Federica Bosco [INCONTRO/18]
Il mondo ce l’ha con tutti, basta che tu lo ignori e vada lo stesso per la tua strada, qualunque sia.
Com’è nata l’idea di creare un libro con un tema così delicato?
Sono una persona molto sensibile e questo tratto mi ha creato una grande varietà di problemi quando ero piccola, problemi che venivano risolti con un “falla finita, sei troppo piagnucolona”.
Io vivevo in uno stato di costante allerta, perché l’ipersensibile entra in un ambiente e “sente”. Una specie di sesto senso, molto forte: senti le persone, hai un’empatia esagerata, capisci subito se qualcosa non va e fai tue queste emozioni, oltre a quelle che già possiedi.
Ci puoi spiegare cos’è l’ipersensibilità?
L’ipersensibilità è stata studiata all’inizio degli anni Ottanta-Novanta quando è stato scoperto che l’intelligenza nell’emisfero destro e in quello sinistro ha una collocazione ben precisa. L’emisfero destro è quello dell’emotività, delle arti; quello sinistro è quello della pragmaticità, del calcolo. L’emisfero del mondo. A seconda di dove hai l’intelligenza sarai più o meno in balia delle tue emozioni.
L’ipersensibile sente tutto prima dal cuore che dal cervello, ciò che sta fuori arriva come uno tsunami di emozioni, qualunque cosa prende un’enorme importanza, non riesce a farsi scivolare addosso nulla. Quindi nell’arco della giornata sono milioni le emozioni che giungono addosso e tutte hanno la stessa importanza.
Le prime difficoltà arrivano dalla scuola perché il sistema scolastico è strutturato per gli emisferi sinistri per cui si impara a memoria, si ripete, non si da tanto spazio alla creatività e si fanno cose schematiche. Un bambino “altamente sensibile” si trova a seguire sempre le farfalle.
Anche oer mme la scuola è stata un disastro, tanto che alla fine credi anche tu di essere un fallimento perché te lo dicono e perché non vedi i risultati.
E come puoi farlo diventare un vantaggio?
Vorresti essere come tutti gli altri ma non ce la fa.
Io ci ho provato per molto tempo, ho tentato e ritentato però mi rendevo conto di dover pagare sempre un prezzo troppo alto e allora ho capito che bisogna trattarsi bene, con amore e pazienza.

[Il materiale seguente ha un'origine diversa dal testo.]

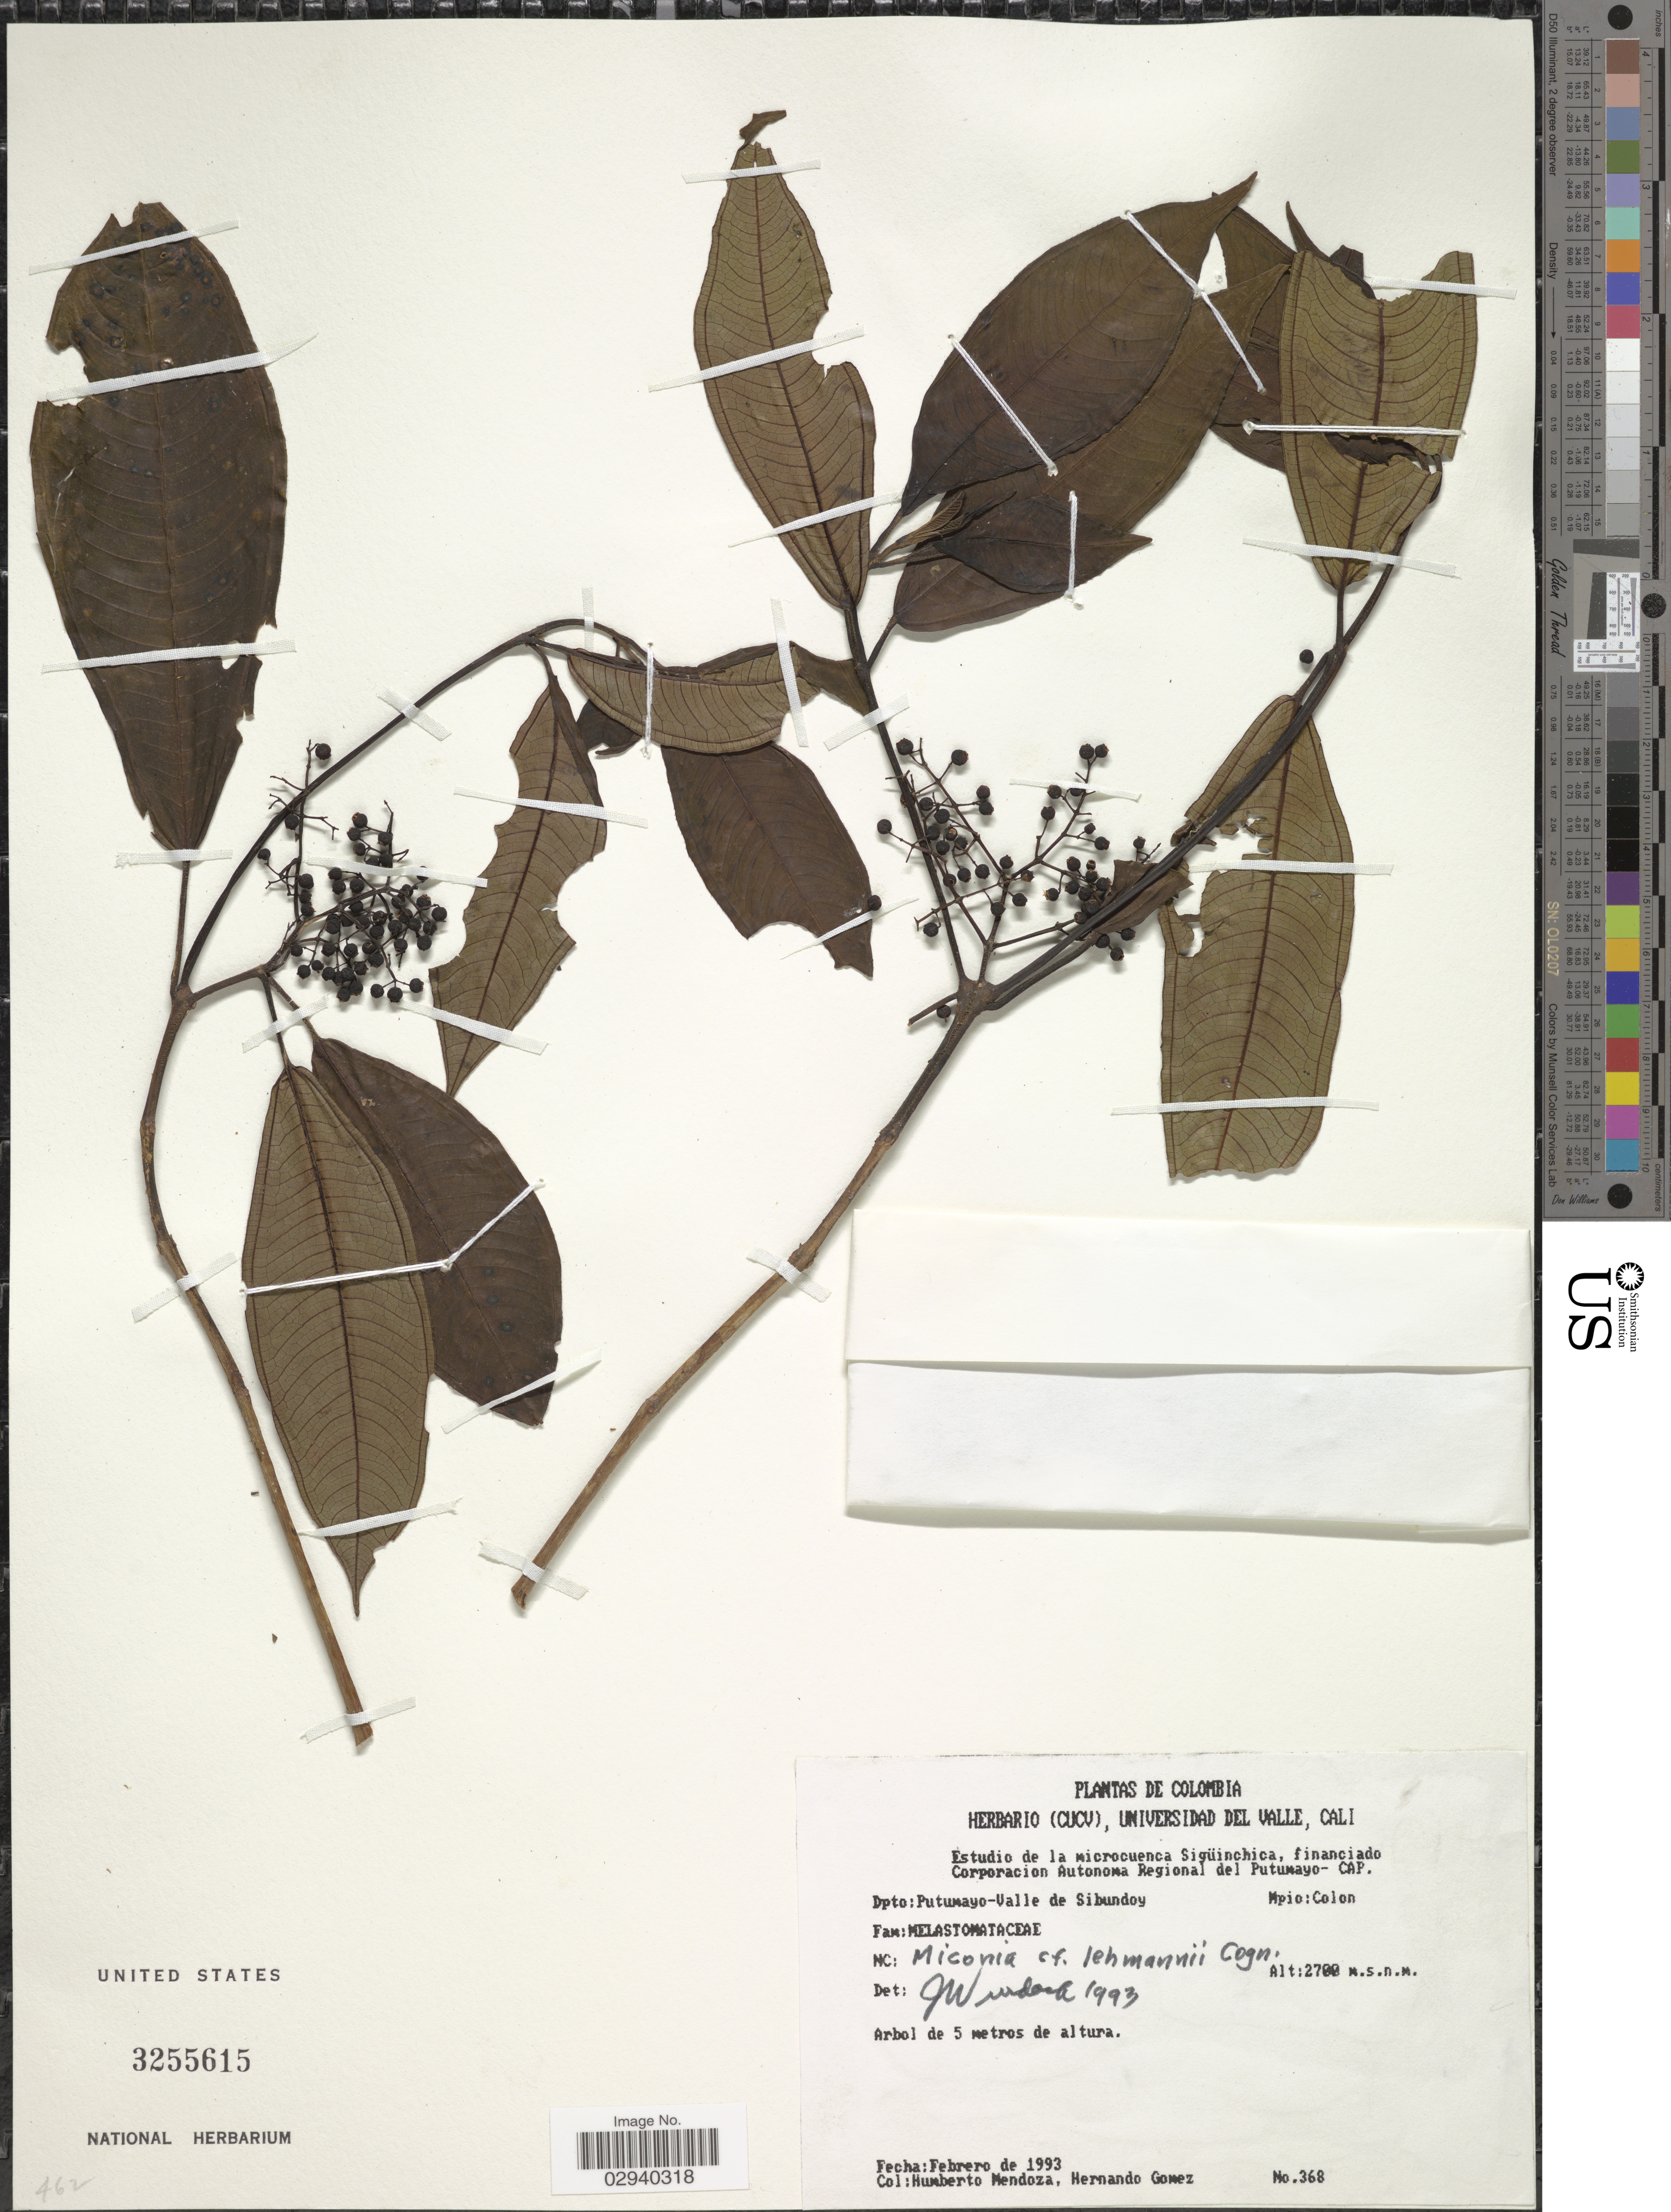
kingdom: Plantae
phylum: Tracheophyta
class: Magnoliopsida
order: Myrtales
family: Melastomataceae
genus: Miconia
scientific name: Miconia lehmannii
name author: Cogn.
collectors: H. Mendoza & H. Gomez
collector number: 368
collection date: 1993-02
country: Colombia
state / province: Putumayo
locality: Dpto: Putumayo-Valle de Sibundoy. Mpio: Colon.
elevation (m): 2700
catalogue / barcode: US 3255615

Quando inizi a prenderti cura di te stesso allora incominci a viverla meglio.
La scrittura ti ha aiutato a “gestire” meglio la tua super sensibilità?
Non avrei potuto fare altro.
Sono uscita di casa molto giovane e ho fatto un po’ di tutto. Quando arrivavano a darmi delle responsabilità entravo però in conflitto automatico con me stessa. Allora cambiavo tutto. Lasciavo la città, il lavoro con la speranza di trovare un giorno il mio porto sicuro. E per un po’ funzionava, ma poi ricominciava questo dolore sordo perché mi sentivo incapace a differenza degli altri che erano a loro agio. La scrittura è arrivata molto tardi, e per caso durante una delle mie depressioni. L’autogestione che questo lavoro regala, mi ha decisamente salvata.
Quando hai preso coscienza di questo tuo lato?
Solo da pochi anni leggendo per la prima volta Rolph Selling. Realizzai che mi si stava aprendo un mondo che gli anni di analisi non era riuscita a mostrarmi: ho così incominciato a leggere tutto quello che era stato pubblicato e tutto improvvisamente tornava.
Un sospiro di sollievo: non sono fatta male, sono solo divera e soprattutto, non sono sola.